ACTIVITY:
Output all the data exactly. Pictures do not belong in the copy.

DATA BELOW:

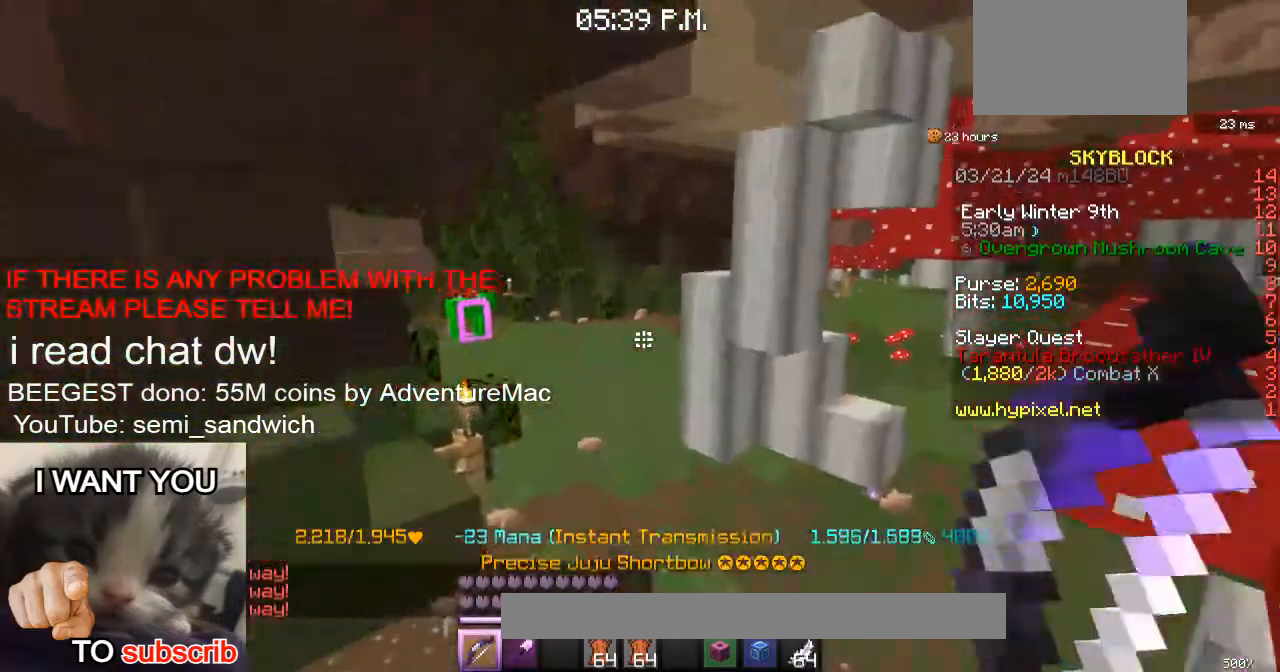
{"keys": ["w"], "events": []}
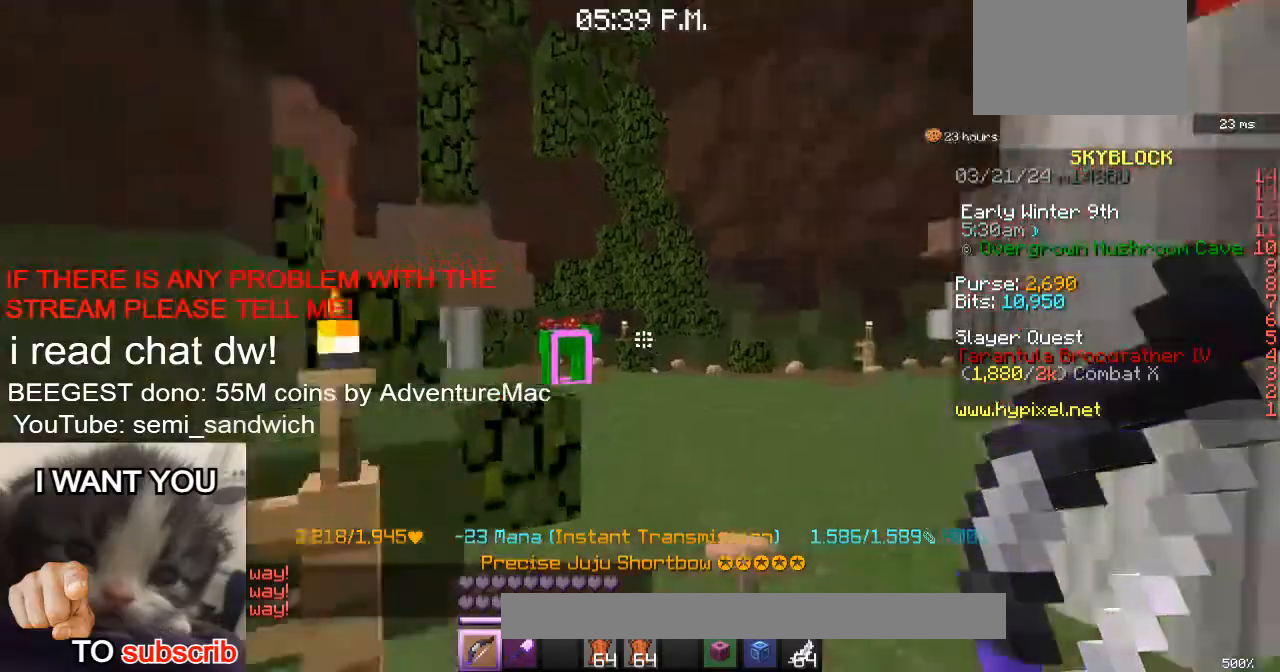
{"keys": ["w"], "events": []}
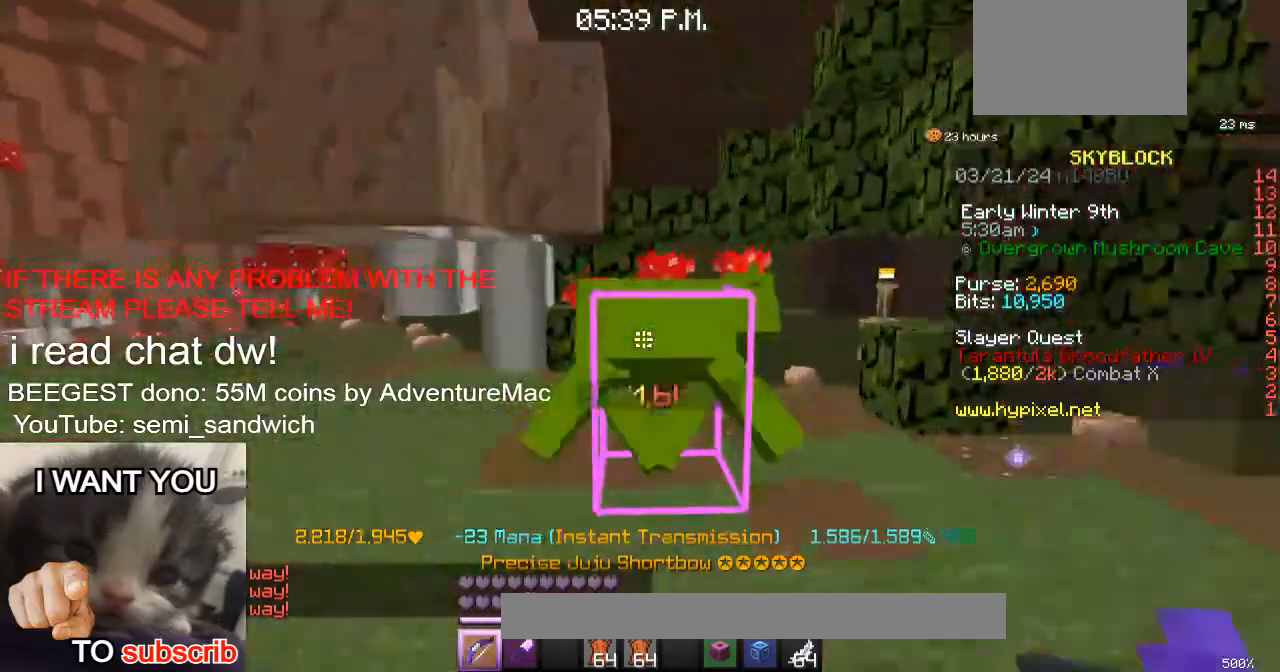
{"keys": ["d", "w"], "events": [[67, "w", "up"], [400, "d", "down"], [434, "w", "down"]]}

RESPONSE TO THIS EXERCISE:
{"keys": ["w"], "events": []}
{"keys": ["w"], "events": []}
{"keys": ["d", "w"], "events": [[67, "w", "up"], [400, "d", "down"], [434, "w", "down"]]}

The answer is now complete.